Elastic Stack, formally known as ELK stack, is a common way to visualize data. Elastic Stack consists of several tools: Logstash (collecting the data), Elasticsearch (cataloging the data), and Kibana (conceptualizing the data). Another popular technology in data science is a data "notebook," which allows interactive work when handling data and formats it effectively for sharing, collaborating, and analyzing. Jupyter Notebook is one favored technology for this type of visualization.
A big data glossary
It is best practice to have a centralized list of concepts and their definitions. Below is an explanation of these concepts for future reference:
- Big data: A general term used for larger-than-normal datasets that traditional compute methods cannot handle due to velocity, variety, and volume. This term also references tools and technologies that work with this data.
- Batch processing: A computational layer that includes processing large datasets. The process begins, and the system provides the final product after some time. This is intended for data that is not time-sensitive due to the volume.
- Cluster computing: The pooling of multiple computing systems to combine resources to complete a desired task. System clusters require a centralized management system to manage and coordinate tasks with individual computers.
- In-memory computing: A strategy involving moving the entire dataset to the cluster's combined memory. Computations are held in memory and not stored on the disk, which gives an edge over I/O-bound systems.
- Machine learning: The use and development of computing systems that can learn, adapt, and pivot by utilizing algorithms and drawing conjectures in the data patterns without absolute instructions.

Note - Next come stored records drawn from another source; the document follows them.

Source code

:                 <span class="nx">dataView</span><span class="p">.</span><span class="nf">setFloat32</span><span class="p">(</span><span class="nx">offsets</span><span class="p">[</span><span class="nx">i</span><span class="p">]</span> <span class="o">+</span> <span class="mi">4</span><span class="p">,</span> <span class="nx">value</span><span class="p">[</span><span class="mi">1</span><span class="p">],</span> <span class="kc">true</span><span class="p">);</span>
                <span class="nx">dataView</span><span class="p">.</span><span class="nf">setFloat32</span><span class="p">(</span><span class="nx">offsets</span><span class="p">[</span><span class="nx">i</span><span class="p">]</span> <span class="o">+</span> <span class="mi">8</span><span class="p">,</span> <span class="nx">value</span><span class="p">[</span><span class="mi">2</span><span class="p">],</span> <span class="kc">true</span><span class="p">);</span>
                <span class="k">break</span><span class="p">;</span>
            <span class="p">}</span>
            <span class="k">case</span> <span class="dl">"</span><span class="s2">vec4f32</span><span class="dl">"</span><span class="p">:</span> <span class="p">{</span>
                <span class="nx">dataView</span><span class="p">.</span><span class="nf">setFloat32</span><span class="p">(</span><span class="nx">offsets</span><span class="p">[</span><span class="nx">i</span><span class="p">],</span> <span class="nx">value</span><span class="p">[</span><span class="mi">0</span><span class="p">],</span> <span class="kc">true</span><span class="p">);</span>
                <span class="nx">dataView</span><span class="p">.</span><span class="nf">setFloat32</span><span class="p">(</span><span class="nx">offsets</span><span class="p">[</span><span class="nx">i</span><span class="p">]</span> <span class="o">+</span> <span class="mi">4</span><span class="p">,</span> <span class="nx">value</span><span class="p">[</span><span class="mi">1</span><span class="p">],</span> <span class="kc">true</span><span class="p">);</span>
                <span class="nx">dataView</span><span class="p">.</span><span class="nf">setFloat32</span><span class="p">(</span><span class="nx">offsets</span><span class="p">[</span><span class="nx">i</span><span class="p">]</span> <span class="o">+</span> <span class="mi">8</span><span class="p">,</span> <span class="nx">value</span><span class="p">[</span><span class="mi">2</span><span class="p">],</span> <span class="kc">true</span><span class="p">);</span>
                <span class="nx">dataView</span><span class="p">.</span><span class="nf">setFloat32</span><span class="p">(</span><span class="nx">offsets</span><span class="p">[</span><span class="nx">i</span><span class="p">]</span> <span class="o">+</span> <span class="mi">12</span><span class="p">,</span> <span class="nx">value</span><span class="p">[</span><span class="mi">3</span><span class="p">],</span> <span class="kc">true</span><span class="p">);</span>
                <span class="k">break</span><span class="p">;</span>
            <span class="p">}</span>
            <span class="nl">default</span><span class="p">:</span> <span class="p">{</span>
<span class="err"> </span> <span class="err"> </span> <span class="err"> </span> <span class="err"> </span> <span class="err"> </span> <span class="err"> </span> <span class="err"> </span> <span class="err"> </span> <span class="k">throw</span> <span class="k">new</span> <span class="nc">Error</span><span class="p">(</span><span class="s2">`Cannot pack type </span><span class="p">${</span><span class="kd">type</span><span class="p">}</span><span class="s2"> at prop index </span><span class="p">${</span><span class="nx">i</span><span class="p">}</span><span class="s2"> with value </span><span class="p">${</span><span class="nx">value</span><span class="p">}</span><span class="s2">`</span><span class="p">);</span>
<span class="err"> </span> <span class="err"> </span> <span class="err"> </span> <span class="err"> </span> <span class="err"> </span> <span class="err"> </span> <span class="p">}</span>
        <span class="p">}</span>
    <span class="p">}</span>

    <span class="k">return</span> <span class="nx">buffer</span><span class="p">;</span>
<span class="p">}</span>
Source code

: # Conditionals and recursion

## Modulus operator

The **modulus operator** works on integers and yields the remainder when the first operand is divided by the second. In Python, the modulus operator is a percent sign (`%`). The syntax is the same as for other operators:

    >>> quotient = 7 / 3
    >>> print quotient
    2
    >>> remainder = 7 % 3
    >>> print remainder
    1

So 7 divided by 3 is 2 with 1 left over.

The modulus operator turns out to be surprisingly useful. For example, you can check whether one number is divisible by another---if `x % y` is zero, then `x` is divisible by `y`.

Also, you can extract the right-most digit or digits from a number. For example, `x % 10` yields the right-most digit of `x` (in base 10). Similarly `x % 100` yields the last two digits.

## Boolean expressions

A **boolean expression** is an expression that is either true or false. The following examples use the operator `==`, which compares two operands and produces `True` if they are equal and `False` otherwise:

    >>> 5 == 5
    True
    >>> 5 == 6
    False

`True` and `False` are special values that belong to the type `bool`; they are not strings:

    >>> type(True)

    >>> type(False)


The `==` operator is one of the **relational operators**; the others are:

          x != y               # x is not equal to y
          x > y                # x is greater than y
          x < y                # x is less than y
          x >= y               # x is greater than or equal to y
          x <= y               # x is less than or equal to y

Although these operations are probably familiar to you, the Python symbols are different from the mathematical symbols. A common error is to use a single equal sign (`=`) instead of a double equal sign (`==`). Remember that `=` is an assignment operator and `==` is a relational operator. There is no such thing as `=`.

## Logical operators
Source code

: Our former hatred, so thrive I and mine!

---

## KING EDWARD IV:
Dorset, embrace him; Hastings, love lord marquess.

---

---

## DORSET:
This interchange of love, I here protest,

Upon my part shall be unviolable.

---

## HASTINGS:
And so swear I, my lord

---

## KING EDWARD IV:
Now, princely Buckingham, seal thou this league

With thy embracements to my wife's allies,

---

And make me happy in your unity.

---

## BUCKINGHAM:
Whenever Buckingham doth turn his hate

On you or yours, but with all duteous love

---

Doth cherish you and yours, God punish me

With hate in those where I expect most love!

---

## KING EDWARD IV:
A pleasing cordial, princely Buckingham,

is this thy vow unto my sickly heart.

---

- NoSQL: An approach to database design that enables storage and data queries outside the conventional formation found in relational databases.
- Stream processing: A strategy of real-time analysis that calculates unique data items moving through a computing system. Time-sensitive data operations warrant this approach.
[ Want to test your sysadmin skills? Take a skills assessment today. ]
More and more organizations are adopting big data systems. These systems provide invaluable insight and analysis through inferences and replace traditional business tools and technology.
Big data is not perfect for every organization, but it provides a service for specific workloads. As big data continues to evolve, it is uniquely suited for taking existing data and exploring depths that are impossible to see in raw form.